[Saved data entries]

== Segment start ==

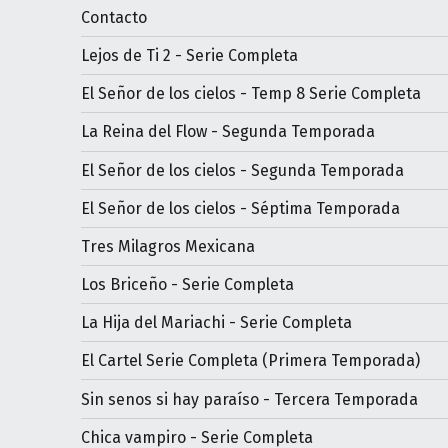
Contacto
Lejos de Ti 2 - Serie Completa
El Señor de los cielos - Temp 8 Serie Completa
La Reina del Flow - Segunda Temporada
El Señor de los cielos - Segunda Temporada
El Señor de los cielos - Séptima Temporada
Tres Milagros Mexicana
Los Briceño - Serie Completa
La Hija del Mariachi - Serie Completa
El Cartel Serie Completa (Primera Temporada)
Sin senos si hay paraíso - Tercera Temporada
Chica vampiro - Serie Completa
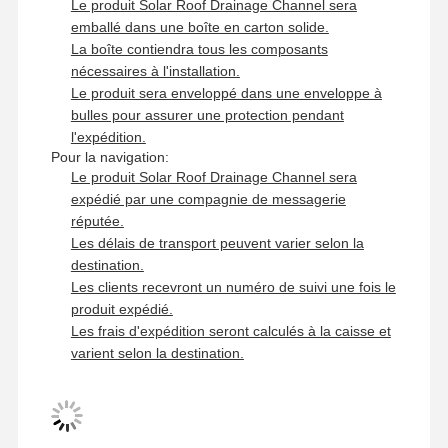
Le produit Solar Roof Drainage Channel sera
emballé dans une boîte en carton solide.
La boîte contiendra tous les composants
nécessaires à l'installation.
Le produit sera enveloppé dans une enveloppe à
bulles pour assurer une protection pendant
l'expédition.
Pour la navigation:
Le produit Solar Roof Drainage Channel sera
expédié par une compagnie de messagerie
réputée.
Les délais de transport peuvent varier selon la
destination.
Les clients recevront un numéro de suivi une fois le
produit expédié.
Les frais d'expédition seront calculés à la caisse et
varient selon la destination.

== Segment end ==

Task instructions: The lines you need are those with the word "destination"; list them from the entries.

Task solution:
destination.
varient selon la destination.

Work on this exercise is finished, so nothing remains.